Consider setting up some initial guidelines for the feedback process. One example may look like this:

  1. Create call list segmentation for each step of the process. A list of customers who recently placed orders is compiled and used to request feedback on this step of the process. A second list is created for those who received a delivery of products/services within the last 3 weeks, and so forth.

Each contact list will reflect a different list of customers. However, depending on the business model, some companies may find themselves on one or more contact lists at one time. To alleviate this, additional parameters are needed.
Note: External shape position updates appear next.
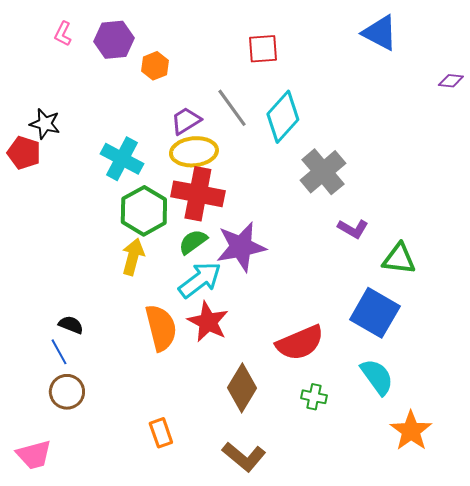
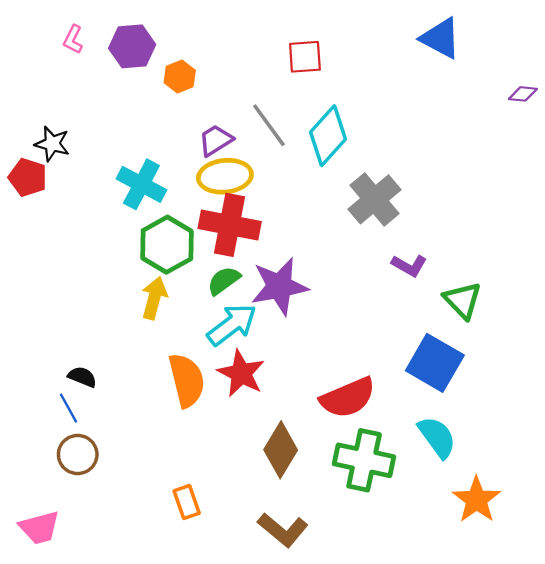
green triangle: (399, 259) -> (463, 300), turned 39
green cross: (314, 397) -> (364, 460), size x2.0

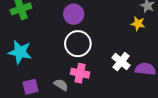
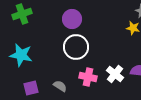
white cross: (121, 62) -> (115, 74), moved
pink cross: (80, 73) -> (88, 77), moved

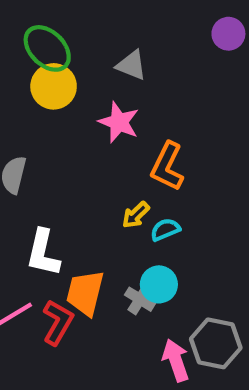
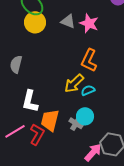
gray triangle: (131, 65) -> (68, 21), moved
pink star: (119, 122) -> (89, 23), moved
yellow arrow: (136, 215) -> (74, 83), size x1.5
pink arrow: (176, 360) -> (93, 152), turned 60

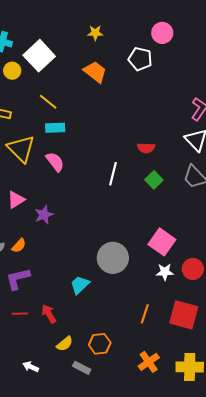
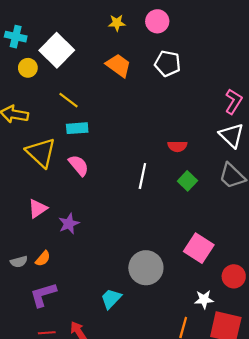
pink circle: (162, 33) -> (157, 21), moved
white pentagon: (140, 59) -> (168, 64), moved
white star: (165, 272) -> (204, 299), moved

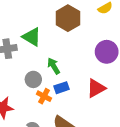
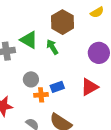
green arrow: (54, 66) -> (52, 47), moved
orange cross: (44, 96) -> (41, 95), turned -32

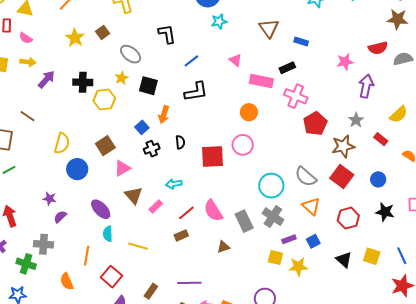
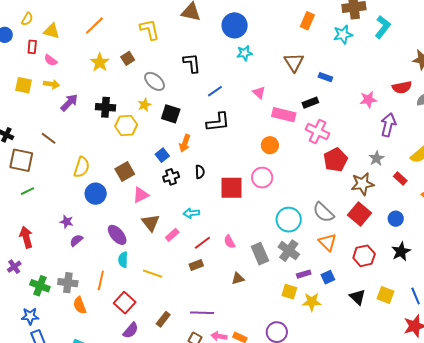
pink semicircle: (213, 211) -> (229, 242), size x0.6
black star: (385, 212) -> (401, 251), turned 30
gray cross: (43, 244) -> (68, 283), moved

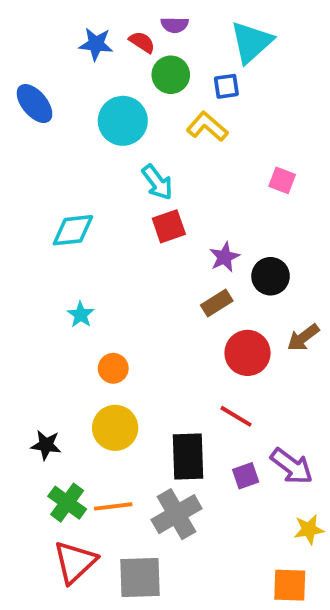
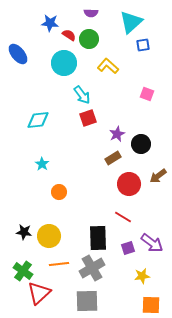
red semicircle: (142, 42) -> (69, 35), moved
blue square: (226, 86) -> (143, 45), moved
yellow circle: (115, 428) -> (49, 236), moved
green cross: (67, 503) -> (23, 271), moved
yellow star: (309, 529) -> (142, 276), moved
gray square: (140, 577) -> (87, 301), moved

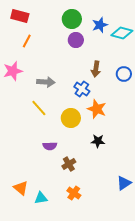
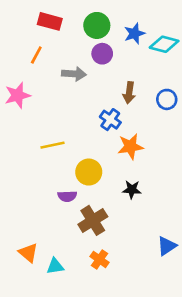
red rectangle: (20, 16) -> (50, 21), moved
gray arrow: (46, 82) -> (74, 74), moved
yellow line: (39, 108) -> (52, 145), turned -60
orange star: (97, 109) -> (130, 146), turned -30
yellow circle: (71, 118) -> (89, 172), moved
brown cross: (69, 164) -> (93, 220), size x1.5

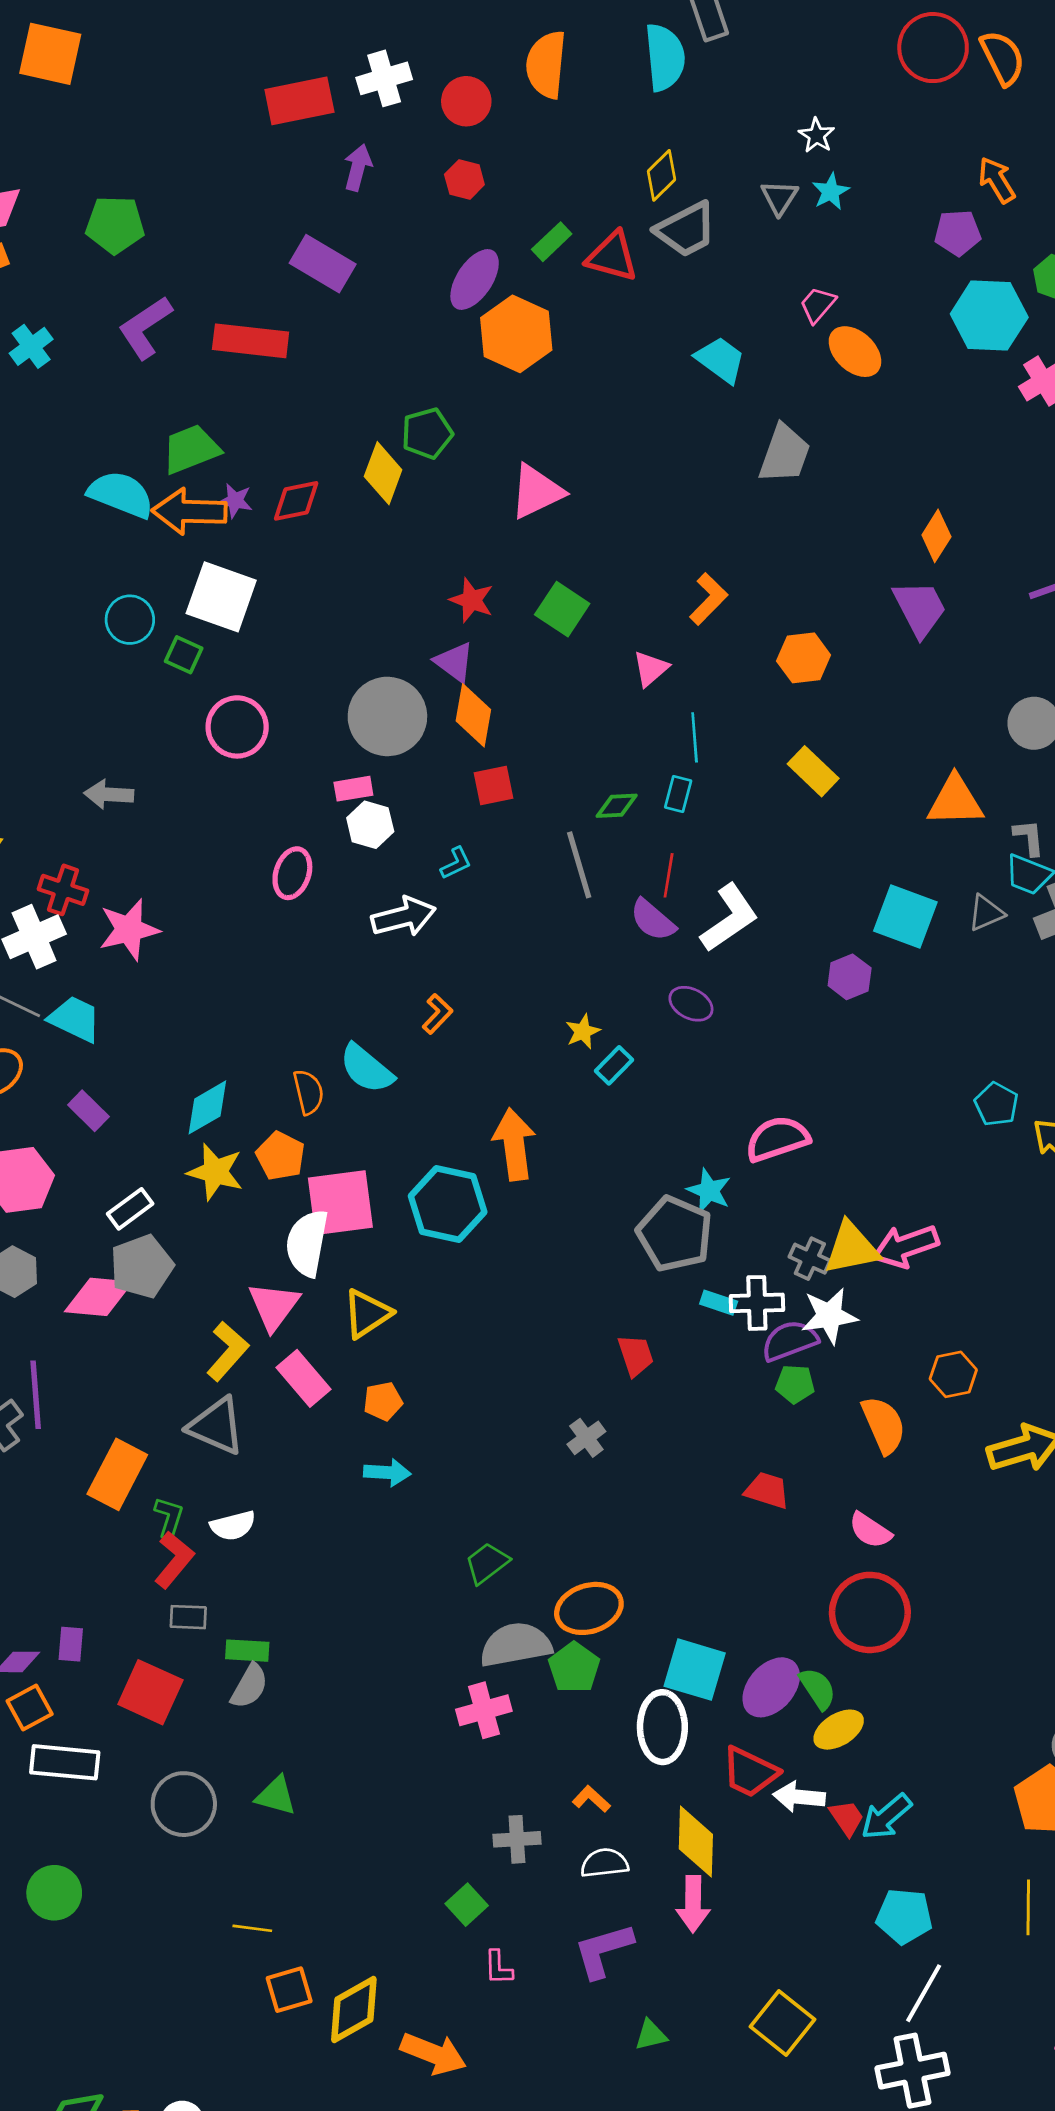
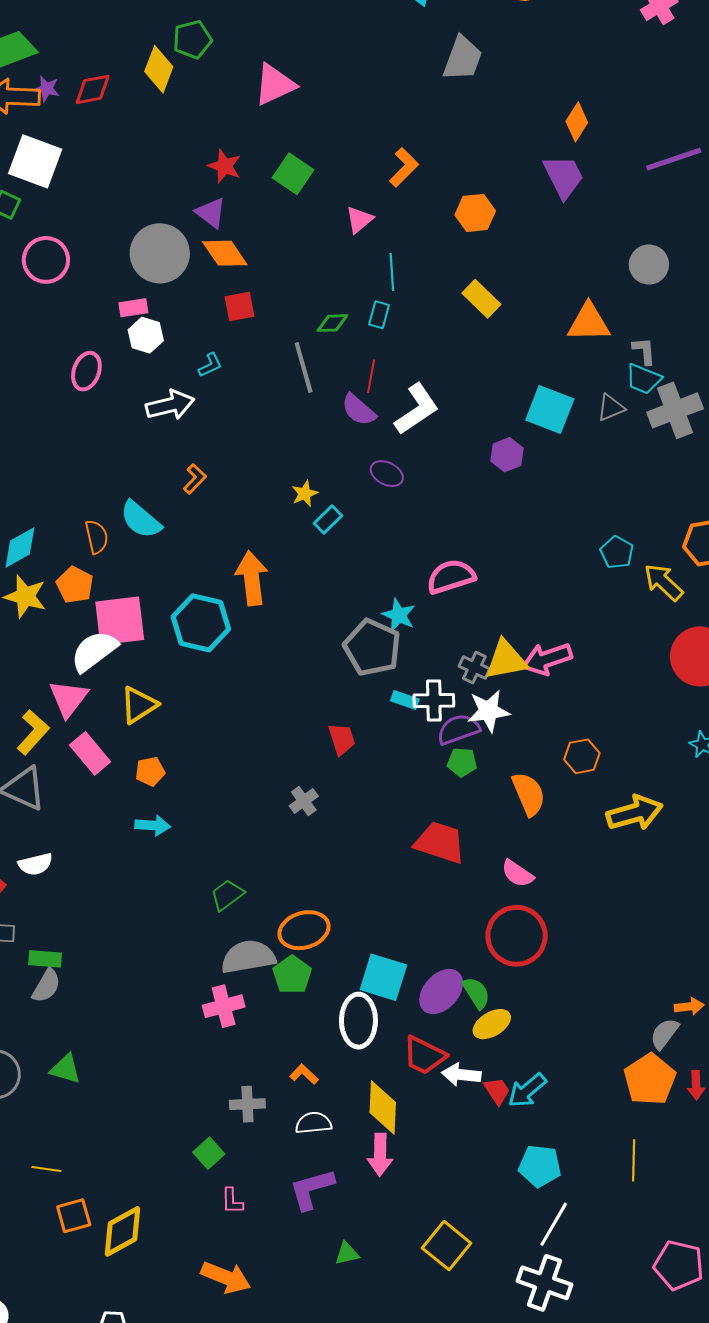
orange diamond: (473, 715) -> (225, 253), turned -45
white semicircle: (307, 1243) -> (94, 651), turned 42
red trapezoid: (767, 1490) -> (440, 842), size x1.5
orange arrow: (433, 2054) -> (226, 1277), moved
white cross: (912, 2071) -> (545, 1283), turned 30

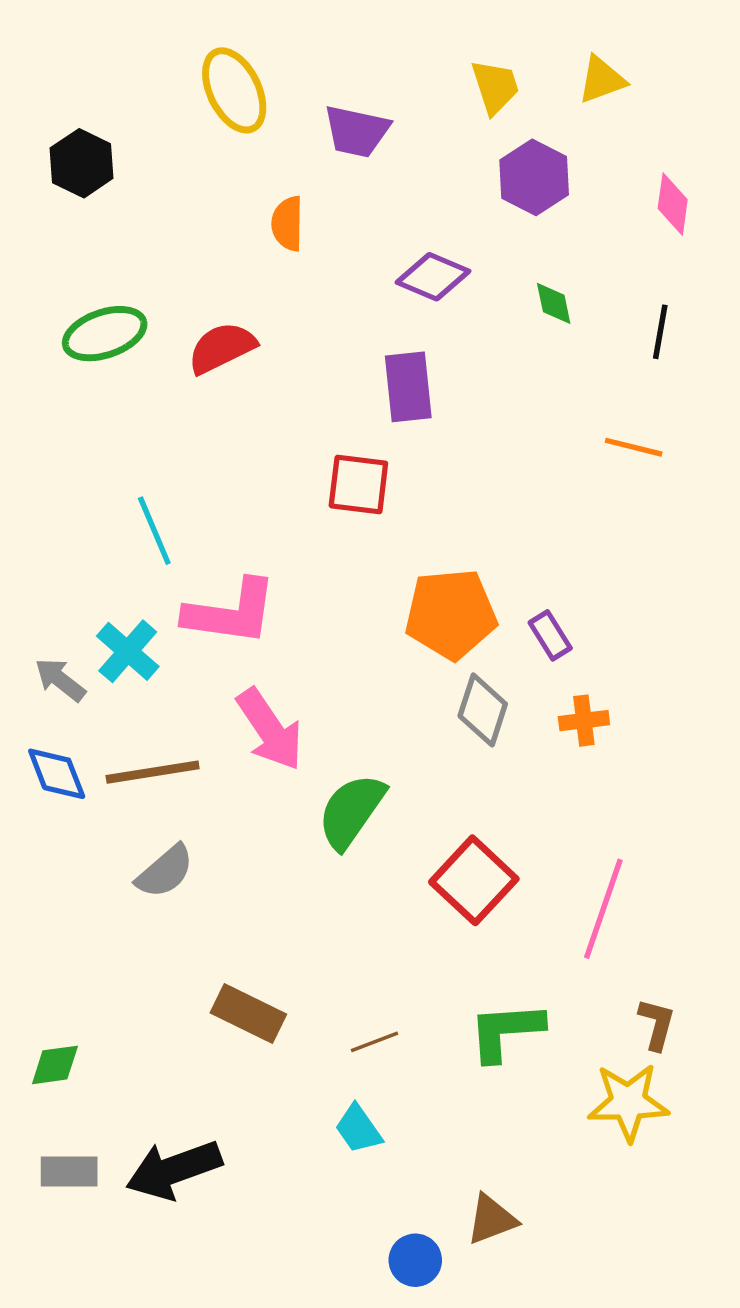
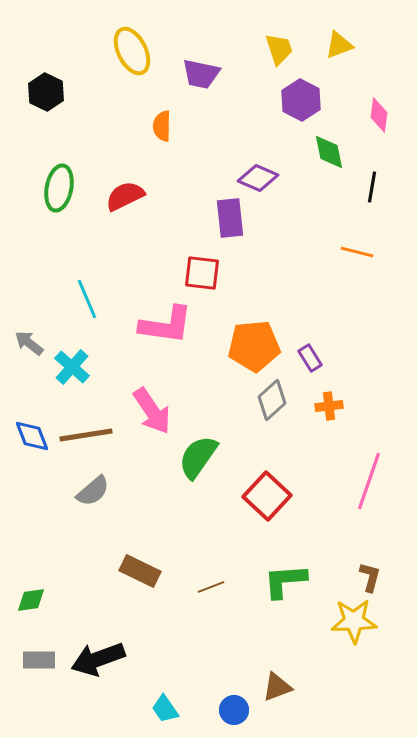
purple diamond: (433, 277) -> (258, 178), moved
green diamond: (554, 303) -> (329, 152), moved, size x1.4
green ellipse: (105, 334) -> (59, 188), turned -60
pink L-shape: (231, 612) -> (166, 325), moved
gray arrow: (60, 680) -> (29, 343), moved
gray diamond: (483, 710) -> (272, 400), turned 30
pink line: (603, 909) -> (369, 481), moved
cyan trapezoid: (358, 1129) -> (165, 709), moved

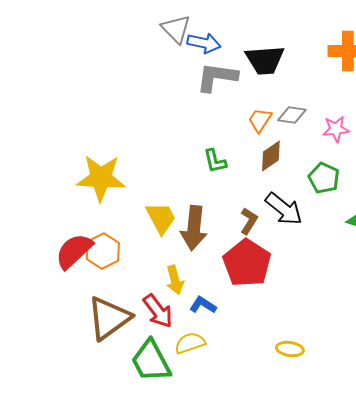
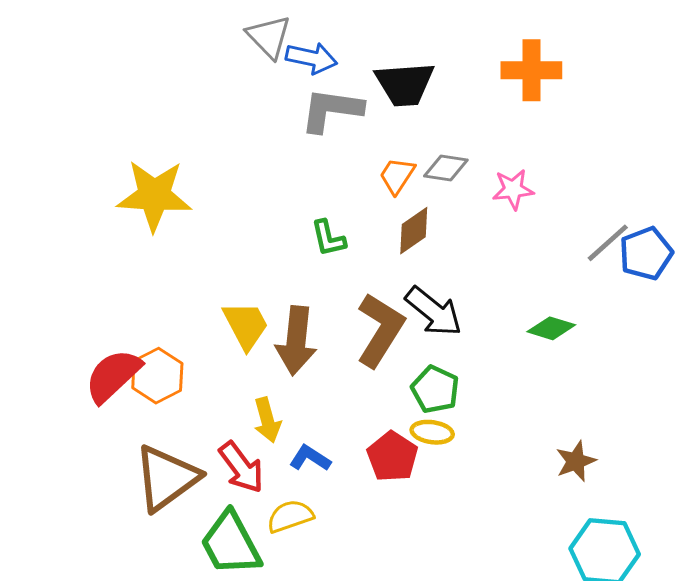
yellow star: (101, 178) -> (154, 195), moved
green pentagon: (324, 178) -> (435, 389), moved
brown L-shape: (249, 221) -> (380, 330), size x1.8
red pentagon: (247, 263) -> (392, 457), moved, size x0.7
yellow ellipse: (290, 349) -> (432, 432), moved

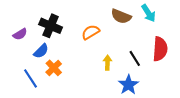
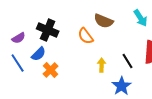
brown semicircle: (121, 16) -> (104, 21), moved
orange semicircle: (91, 32) -> (86, 36), turned -96
blue line: (31, 78) -> (18, 63), moved

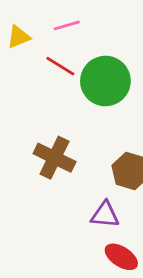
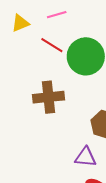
brown cross: (55, 158) -> (49, 97), moved, turned -32

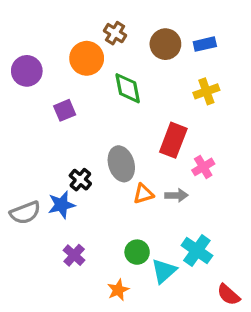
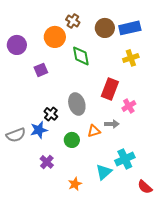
blue rectangle: (205, 44) -> (130, 28), size x1.5
orange triangle: (143, 194) -> (94, 131), moved
cyan cross: (197, 250) -> (125, 159), turned 30
green circle: (137, 252) -> (72, 140), moved

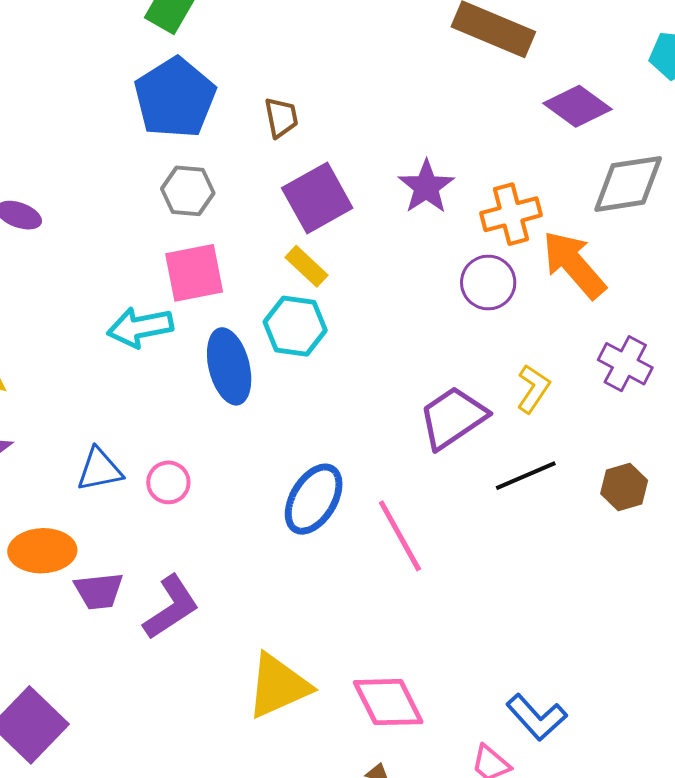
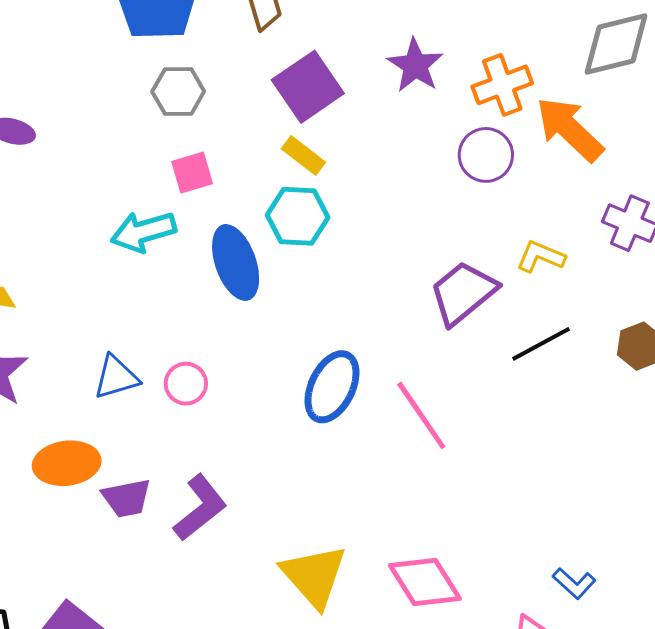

  • From each list, cross reference to remove companies that fall on one or more list. From there, determine which companies have been contacted in the last six to 12 months. This takes away the chance to contact a customer too often.
  • Create a feedback cadence to request feedback at key times – not too soon after an experience but not too far out either. Some of this will depend on the size of the customer base, the length of the customer cycle, and other key factors. Ideally, customers should be contacted within one to two weeks of experience an interaction with a company.
  • Decide on a request format. Will telephone or email (or a mix of both) get the best results? Initially, test email and telephone based survey requests. Many customers are busy and do not answer calls from unknown phone numbers, but this is not always the case. Some companies find that telephone requests have a better response rate over email requests. Furthermore, they find that customers who are contacted via telephone tend to share more narrative detail regarding their experience. This unstructured commentary can yield information that would never be uncovered with a more traditional survey set up.

With so many moving pieces to the customer cycle, it can seem like an overwhelming process at first. However, once it is set up and a cadence is determined, the process can run smoothly and provide deeper insight about the entire customer experience, quickly finding strengths and areas for improvement.